Big Beef: This is another disease-resistant reliable fruit producer that grows sizable, tasty tomatoes throughout the summer. Puts those pink ones you find in the supermarket to shame!

Golden Honey Bunch: Sure, it sounds more like a name for a cereal than a tomato, but don’t be deceived. These babies take only 65 days to grow and produce loads of golden-orange grape tomatoes in large clusters that really do look something like bunches of grapes! Not only that, but they’re delightfully sweet.

Rutgers: Rutgers tomatoes, the descendants of a line originally developed in 1934, were once a hugely popular tomato for commercial processing. Home gardeners still love them today for their flavor, color, smooth skin, fleshy fruit and vigor. A great sauce tomato.

Japanese Black Trifele: The name may say “Japanese,” but actually this variety of tomato has Russian origins, and it may say “black,” but the fruit of these tomatoes is more mahogany-colored and somewhat pear-shaped. It has a rich, complex flavor and is another reliable all-summer producer. It looks and tastes beautiful in a salad!
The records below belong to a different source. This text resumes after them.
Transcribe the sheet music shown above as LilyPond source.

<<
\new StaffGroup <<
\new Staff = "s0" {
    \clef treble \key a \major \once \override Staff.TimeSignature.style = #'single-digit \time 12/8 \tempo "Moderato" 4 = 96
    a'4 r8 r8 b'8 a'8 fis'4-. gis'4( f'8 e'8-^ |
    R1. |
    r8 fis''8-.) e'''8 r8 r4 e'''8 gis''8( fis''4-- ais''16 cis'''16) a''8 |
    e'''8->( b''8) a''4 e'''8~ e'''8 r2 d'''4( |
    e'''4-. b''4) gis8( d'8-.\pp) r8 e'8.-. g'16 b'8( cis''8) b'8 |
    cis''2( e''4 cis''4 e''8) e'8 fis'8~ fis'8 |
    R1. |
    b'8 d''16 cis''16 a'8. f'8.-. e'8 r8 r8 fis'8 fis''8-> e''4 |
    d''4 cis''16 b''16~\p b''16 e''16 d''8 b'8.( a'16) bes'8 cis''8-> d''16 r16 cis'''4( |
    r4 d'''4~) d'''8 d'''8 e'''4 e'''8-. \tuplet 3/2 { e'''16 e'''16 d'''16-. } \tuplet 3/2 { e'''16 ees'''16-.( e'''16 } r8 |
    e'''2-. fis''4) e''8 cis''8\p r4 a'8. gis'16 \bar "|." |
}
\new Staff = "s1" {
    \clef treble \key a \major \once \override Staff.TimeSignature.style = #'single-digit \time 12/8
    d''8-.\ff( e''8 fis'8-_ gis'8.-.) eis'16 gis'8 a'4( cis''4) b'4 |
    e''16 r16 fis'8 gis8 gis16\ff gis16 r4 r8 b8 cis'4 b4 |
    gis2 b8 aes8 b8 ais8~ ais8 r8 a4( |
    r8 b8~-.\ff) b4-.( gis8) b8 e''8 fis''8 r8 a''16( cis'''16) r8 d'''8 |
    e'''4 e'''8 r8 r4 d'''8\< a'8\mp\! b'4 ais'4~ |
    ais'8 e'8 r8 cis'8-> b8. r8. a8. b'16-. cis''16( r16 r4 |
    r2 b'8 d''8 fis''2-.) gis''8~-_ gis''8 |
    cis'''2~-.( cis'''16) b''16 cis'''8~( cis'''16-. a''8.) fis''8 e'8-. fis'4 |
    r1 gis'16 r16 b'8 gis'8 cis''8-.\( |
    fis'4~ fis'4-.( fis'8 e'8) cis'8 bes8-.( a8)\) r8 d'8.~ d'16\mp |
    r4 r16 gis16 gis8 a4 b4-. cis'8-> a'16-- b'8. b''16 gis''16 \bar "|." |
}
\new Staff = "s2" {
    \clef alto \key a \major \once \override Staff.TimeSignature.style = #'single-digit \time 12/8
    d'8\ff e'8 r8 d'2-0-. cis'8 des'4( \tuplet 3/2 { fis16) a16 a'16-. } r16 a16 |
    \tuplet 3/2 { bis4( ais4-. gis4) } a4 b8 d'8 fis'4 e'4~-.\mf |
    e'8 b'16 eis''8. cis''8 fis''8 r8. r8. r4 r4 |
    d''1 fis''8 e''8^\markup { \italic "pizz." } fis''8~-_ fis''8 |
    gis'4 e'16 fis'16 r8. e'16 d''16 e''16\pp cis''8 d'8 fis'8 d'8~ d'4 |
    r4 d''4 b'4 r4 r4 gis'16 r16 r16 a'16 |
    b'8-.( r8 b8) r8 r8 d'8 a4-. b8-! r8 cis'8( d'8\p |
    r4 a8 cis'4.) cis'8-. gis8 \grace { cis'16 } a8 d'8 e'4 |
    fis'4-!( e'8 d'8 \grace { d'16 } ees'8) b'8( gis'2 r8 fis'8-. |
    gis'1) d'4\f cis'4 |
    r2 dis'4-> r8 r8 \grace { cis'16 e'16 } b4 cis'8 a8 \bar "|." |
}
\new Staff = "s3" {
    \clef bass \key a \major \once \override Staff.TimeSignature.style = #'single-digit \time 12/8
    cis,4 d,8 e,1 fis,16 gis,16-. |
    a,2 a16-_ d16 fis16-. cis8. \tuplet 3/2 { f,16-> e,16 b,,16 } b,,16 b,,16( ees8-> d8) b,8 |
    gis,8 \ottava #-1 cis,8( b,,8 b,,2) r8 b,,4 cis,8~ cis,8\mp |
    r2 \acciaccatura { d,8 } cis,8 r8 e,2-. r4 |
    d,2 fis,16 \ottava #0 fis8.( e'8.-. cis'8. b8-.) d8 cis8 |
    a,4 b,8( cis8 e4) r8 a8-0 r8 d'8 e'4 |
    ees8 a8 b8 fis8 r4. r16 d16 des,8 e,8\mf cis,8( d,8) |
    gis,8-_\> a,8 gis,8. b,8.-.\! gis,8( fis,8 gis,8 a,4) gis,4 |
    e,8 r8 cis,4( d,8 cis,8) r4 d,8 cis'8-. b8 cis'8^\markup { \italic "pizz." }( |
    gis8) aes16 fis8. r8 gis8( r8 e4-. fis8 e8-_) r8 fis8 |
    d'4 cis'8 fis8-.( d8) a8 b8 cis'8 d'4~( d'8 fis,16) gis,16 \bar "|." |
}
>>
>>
Try one and you’ll see why Russians are willing to pay high prices for Trifele tomatoes.

Cuore di Bue: The Cuore di Bue is a classic old Italian tomato type, with a heart shape, a slightly pinkish look and a creamy texture — perfect for our caprese salads. Taste one in combination with a fresh bite of mozzarella. Bellissimo!

Stupice: An heirloom tomato from the former Czechoslovakia (the name is pronounced stoo-PEECH-kuh), the Stupice is another early and fruitful producer that makes an ideal salad tomato.
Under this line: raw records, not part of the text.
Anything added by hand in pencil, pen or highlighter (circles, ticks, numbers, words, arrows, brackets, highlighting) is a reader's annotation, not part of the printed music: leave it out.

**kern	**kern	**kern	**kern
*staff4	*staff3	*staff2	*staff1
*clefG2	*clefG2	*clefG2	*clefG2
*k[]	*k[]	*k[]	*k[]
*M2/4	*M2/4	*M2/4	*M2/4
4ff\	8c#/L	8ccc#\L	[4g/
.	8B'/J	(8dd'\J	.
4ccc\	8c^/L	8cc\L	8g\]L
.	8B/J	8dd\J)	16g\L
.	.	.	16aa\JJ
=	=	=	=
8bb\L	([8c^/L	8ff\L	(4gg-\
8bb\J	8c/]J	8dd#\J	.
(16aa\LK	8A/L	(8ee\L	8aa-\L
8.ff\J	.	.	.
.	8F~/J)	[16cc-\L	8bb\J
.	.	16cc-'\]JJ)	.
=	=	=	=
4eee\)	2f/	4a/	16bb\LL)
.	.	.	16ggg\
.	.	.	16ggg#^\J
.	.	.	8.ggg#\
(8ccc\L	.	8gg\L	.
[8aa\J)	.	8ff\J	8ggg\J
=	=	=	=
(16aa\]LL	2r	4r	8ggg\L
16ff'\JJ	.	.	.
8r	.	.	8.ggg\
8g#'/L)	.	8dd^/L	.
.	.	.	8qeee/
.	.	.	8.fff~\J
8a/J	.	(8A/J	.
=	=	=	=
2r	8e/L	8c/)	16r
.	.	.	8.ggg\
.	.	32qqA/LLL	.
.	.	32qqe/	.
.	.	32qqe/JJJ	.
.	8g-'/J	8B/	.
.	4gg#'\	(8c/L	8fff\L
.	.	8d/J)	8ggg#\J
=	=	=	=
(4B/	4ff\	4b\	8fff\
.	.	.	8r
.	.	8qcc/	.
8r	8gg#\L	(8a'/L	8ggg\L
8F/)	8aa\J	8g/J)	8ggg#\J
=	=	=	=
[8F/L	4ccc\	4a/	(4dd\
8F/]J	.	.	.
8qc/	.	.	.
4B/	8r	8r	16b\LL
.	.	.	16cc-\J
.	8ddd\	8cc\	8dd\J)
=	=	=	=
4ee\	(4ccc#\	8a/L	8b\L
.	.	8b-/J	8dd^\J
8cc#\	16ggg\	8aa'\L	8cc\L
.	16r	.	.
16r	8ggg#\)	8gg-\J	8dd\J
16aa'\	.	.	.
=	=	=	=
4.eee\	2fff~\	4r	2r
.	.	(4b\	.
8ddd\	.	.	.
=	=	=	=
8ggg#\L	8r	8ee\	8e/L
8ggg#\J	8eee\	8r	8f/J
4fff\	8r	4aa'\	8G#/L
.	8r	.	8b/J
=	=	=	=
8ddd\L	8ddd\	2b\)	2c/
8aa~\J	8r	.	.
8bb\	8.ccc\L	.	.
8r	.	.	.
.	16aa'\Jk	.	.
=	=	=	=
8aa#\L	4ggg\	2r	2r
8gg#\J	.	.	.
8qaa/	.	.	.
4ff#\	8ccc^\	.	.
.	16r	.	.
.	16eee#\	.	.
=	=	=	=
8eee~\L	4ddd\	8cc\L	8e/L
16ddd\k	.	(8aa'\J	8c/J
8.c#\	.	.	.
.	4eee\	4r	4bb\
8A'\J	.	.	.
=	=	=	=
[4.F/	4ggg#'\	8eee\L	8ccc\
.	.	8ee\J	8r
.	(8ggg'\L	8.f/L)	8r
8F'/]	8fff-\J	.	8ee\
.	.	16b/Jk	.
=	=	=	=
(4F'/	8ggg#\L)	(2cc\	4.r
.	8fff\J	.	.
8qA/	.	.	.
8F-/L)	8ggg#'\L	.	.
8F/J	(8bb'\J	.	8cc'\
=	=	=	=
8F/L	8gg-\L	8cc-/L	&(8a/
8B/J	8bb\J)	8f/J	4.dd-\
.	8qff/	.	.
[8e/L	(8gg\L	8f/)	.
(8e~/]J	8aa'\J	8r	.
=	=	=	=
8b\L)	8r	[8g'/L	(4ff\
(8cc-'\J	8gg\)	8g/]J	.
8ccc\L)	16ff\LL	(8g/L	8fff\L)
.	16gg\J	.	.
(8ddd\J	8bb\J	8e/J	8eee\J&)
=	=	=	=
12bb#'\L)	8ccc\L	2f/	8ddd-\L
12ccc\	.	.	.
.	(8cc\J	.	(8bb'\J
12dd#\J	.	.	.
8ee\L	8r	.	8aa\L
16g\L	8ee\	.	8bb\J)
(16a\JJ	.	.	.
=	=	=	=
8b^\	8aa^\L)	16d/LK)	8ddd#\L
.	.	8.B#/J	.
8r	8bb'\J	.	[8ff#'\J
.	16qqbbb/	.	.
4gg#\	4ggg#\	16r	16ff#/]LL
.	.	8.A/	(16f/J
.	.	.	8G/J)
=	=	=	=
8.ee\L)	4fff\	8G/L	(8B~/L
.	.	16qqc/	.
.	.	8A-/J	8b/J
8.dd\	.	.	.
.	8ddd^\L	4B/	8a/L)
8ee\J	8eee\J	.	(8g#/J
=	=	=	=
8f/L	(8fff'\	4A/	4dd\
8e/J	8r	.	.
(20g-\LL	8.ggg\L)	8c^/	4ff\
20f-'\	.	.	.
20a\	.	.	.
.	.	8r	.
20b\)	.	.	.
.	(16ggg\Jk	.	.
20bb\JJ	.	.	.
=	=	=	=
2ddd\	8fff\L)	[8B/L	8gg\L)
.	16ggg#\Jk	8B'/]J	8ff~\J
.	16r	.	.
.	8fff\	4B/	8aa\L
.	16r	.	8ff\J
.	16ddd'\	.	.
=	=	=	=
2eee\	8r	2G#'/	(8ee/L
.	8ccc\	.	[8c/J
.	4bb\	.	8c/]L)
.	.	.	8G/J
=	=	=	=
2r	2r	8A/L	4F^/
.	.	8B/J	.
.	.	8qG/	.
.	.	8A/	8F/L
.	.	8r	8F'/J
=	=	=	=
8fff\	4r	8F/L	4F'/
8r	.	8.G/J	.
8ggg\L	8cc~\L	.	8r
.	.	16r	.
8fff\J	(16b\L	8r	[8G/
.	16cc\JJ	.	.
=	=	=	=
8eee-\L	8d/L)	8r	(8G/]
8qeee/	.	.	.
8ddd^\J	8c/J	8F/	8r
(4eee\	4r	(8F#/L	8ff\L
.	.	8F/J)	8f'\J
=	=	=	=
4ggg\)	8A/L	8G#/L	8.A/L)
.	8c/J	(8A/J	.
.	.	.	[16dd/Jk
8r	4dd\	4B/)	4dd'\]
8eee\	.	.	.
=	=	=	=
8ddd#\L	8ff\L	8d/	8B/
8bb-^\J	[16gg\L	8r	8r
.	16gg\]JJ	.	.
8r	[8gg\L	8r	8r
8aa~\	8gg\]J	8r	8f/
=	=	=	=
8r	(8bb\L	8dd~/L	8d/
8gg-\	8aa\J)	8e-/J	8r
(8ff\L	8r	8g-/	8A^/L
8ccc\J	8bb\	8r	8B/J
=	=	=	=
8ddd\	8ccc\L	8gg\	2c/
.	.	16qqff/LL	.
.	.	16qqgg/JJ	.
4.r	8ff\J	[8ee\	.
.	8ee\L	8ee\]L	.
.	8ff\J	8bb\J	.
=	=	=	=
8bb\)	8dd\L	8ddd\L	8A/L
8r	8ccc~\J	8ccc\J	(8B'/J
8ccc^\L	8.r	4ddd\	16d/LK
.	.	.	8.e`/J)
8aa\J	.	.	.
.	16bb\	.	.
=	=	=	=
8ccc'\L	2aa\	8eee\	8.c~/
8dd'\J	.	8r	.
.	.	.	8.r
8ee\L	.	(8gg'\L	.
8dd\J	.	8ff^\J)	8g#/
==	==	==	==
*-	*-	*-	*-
Koralik/Legend: As you might guess, this one is a result of two tomato varieties being grafted together — the Russian cherry-tomato heirloom Koralik and the early, sweet, full-size Legend tomato. It produces early, delicious, compact cherry tomatoes, and is another fine choice for the grower with limited garden space.

Chianti Rose: No, it’s not a type of wine — although one bite may go to your head. The Chianti Rose is a rosy beefsteak, a throwback to the days when it seemed all tomatoes really tasted like tomatoes. Sweet and tangy, it’s also highly productive and disease resistant.

Sweet 100: This hybrid cherry tomato grows tall and produces big, so make sure your cages are ready — they can grow to be more than 7 feet! Forget “100” — these can produce as many as 200 tomatoes per plant. Should keep us well in stock at the Bistro!

Bonnie Grape: This is another tall-growing hybrid, only the fruit it produces is grape-style rather than cherry. It supplies loads of firm, sweet grape tomatoes from vines that can grow to 8 or 9 feet. No worries about running out of salad tomatoes or components of a fine ratatouille with these around.

Of course, tomatoes aren’t the whole story in our rooftop garden. We regularly grow a collection of herbs to harvest fresh whenever we need them (the chives are already going crazy and the mint is back, too — look for them to be accompanied by more herbs as the spring goes on). Our eggplant went crazy last summer, so we’ve put in a set of Ichiban Egg (Japanese eggplant) for this season, as well as something new — Brussels sprouts. And more peppers than ever! Get ready to enjoy not just fresh red bell peppers, but also New Mexico Big Jim chile peppers (said to produce the world’s largest chiles), mammoth jalapenos and sweet banana peppers. These peppers are big enough to stuff: perfect for chiles rellenos and jalapeno poppers, not to mention accenting a sauce or sandwich. So look out…things will be getting a little hot at the Bistro for Summer 2011!

Make plans now to spend some beautiful spring and lazy summer days with us, when our rooftop is in full production and you can enjoy the most local of local produce. We look forward to seeing you!